» **Exercise description**:
From the press release on the rating of Canadian Real Estate Investment Trust, reproduce verbatim the passage that opens with the words containing "DBRS Confirms Canadian" and closes with "of secured debt.".

» **Extract provided**:
>>>
Press Release

DBRS Confirms Canadian Real Estate Investment Trust at BBB, Stable Trend

Real Estate
March 12, 2015

DBRS Limited (DBRS) has today confirmed the rating of Canadian Real Estate Investment Trust’s (CREIT or the Trust) Senior Unsecured Debentures at BBB with a Stable trend. The confirmation acknowledges CREIT’s moderate exposure to Alberta’s oil and gas-based markets and also considers the Trust’s continued growth in operating income while maintaining solid financial metrics for the current rating category. The rating continues to be supported by CREIT’s well-diversified portfolio, good-quality retail properties, conservative financial profile and high occupancy rates. The rating, however, continues to be constrained primarily by the Trust’s size and scale as well as its high proportion of secured debt.
<<<
» **Records provided**:
>>>
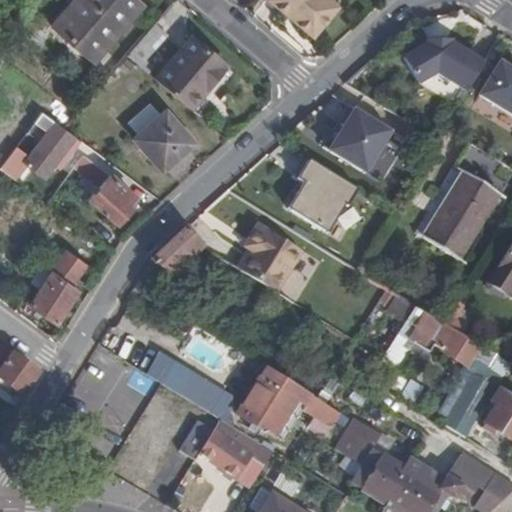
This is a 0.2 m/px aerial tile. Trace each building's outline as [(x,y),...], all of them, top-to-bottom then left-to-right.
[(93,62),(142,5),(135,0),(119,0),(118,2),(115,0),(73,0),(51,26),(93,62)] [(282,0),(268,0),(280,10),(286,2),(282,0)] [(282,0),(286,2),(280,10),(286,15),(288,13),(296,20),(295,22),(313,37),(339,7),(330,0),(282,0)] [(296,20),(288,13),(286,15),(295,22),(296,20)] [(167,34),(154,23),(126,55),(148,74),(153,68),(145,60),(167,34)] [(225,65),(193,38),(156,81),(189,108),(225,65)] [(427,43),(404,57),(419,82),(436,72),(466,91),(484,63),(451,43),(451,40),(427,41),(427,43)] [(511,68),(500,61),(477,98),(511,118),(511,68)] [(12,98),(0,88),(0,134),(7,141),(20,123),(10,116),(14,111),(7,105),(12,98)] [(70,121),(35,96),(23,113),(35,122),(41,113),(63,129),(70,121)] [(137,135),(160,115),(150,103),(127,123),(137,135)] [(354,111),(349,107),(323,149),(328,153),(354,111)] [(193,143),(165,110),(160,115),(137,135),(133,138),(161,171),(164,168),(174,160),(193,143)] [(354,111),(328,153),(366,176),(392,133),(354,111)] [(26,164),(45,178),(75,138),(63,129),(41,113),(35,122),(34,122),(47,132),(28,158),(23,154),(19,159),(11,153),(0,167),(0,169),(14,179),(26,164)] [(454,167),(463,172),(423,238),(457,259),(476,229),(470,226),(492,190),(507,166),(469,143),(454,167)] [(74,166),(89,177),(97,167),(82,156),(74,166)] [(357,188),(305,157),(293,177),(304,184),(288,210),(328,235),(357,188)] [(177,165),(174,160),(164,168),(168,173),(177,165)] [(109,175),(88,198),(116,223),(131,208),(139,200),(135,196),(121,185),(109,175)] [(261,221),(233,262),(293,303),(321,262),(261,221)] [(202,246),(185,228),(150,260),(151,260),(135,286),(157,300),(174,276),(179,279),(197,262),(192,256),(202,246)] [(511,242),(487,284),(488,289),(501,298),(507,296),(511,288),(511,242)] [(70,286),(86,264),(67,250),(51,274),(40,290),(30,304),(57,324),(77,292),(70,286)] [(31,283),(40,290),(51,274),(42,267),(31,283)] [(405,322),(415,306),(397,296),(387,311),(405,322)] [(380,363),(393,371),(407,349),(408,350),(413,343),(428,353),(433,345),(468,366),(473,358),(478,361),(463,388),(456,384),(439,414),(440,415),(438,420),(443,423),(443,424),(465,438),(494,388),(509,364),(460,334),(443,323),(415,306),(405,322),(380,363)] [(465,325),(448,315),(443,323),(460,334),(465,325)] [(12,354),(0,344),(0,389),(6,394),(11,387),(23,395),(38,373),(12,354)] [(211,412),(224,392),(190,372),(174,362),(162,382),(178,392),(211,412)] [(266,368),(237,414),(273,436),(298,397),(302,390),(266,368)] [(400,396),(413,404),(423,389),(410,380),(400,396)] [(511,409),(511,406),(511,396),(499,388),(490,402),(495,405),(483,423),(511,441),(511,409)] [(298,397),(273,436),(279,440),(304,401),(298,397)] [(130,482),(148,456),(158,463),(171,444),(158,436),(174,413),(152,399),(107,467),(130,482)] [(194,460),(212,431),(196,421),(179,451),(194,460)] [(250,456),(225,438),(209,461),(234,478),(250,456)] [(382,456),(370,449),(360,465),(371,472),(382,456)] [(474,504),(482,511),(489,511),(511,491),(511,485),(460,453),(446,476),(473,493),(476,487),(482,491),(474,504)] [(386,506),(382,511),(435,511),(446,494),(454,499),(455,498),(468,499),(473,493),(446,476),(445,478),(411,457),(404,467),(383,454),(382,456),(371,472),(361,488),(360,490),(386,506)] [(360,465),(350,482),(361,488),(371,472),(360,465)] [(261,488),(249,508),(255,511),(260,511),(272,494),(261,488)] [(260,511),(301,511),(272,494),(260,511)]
<<<
>>>
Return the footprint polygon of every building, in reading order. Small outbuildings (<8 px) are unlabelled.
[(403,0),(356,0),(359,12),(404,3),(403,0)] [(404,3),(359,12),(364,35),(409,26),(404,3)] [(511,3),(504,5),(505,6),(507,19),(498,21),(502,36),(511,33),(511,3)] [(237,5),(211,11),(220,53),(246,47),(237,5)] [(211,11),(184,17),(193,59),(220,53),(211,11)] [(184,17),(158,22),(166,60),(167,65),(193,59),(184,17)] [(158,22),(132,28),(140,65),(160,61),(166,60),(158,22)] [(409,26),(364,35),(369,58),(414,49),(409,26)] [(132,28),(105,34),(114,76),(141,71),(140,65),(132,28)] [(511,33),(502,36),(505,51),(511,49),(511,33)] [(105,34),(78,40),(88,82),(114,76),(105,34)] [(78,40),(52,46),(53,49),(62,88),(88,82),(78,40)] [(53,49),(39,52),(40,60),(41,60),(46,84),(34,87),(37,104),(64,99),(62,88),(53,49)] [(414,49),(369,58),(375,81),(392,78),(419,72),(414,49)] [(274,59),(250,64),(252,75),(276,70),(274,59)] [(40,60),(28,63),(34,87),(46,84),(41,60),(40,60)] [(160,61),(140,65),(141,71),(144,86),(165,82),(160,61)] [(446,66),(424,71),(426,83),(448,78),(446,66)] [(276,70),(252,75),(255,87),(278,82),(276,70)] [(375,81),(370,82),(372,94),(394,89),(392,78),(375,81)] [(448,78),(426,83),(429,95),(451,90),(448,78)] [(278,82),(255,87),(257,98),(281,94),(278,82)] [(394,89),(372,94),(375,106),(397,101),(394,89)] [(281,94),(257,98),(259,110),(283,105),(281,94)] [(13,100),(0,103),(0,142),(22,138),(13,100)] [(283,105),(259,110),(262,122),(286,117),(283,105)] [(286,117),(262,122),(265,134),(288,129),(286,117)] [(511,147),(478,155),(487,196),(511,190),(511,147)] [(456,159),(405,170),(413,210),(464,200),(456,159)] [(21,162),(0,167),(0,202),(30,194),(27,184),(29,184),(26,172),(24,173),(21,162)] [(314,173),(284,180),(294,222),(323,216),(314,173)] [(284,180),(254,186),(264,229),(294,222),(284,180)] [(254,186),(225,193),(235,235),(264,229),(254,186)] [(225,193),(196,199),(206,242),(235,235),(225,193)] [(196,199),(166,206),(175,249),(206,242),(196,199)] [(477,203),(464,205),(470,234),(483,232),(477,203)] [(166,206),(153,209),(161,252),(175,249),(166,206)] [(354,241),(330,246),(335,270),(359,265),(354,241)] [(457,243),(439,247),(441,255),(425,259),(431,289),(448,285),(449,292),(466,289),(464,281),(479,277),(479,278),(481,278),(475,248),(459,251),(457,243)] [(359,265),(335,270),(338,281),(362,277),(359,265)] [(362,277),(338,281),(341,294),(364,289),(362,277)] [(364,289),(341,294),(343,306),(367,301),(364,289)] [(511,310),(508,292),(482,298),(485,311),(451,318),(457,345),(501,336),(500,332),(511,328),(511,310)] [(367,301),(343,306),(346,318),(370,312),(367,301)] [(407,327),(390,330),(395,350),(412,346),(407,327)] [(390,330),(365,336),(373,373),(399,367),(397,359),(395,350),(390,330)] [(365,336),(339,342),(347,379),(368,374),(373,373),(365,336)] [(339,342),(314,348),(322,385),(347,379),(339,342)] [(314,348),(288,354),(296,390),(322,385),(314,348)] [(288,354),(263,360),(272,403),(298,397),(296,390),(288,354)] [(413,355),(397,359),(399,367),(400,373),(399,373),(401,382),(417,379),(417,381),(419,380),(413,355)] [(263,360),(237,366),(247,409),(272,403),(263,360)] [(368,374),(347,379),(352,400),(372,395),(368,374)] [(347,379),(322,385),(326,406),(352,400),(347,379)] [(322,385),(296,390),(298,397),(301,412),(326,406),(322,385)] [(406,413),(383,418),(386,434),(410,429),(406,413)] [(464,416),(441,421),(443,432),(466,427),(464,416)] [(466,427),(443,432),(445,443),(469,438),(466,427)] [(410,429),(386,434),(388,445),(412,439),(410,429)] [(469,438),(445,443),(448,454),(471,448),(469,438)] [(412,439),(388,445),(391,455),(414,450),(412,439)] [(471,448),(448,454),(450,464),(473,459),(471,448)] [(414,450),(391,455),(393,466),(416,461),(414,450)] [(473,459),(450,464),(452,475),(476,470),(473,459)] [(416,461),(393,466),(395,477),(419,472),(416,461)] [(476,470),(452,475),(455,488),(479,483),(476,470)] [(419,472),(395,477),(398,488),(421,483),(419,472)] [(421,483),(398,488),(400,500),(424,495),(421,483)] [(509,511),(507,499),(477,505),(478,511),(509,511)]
<<<
» **Finished task**:
DBRS Confirms Canadian Real Estate Investment Trust at BBB, Stable Trend

Real Estate
March 12, 2015

DBRS Limited (DBRS) has today confirmed the rating of Canadian Real Estate Investment Trust’s (CREIT or the Trust) Senior Unsecured Debentures at BBB with a Stable trend. The confirmation acknowledges CREIT’s moderate exposure to Alberta’s oil and gas-based markets and also considers the Trust’s continued growth in operating income while maintaining solid financial metrics for the current rating category. The rating continues to be supported by CREIT’s well-diversified portfolio, good-quality retail properties, conservative financial profile and high occupancy rates. The rating, however, continues to be constrained primarily by the Trust’s size and scale as well as its high proportion of secured debt.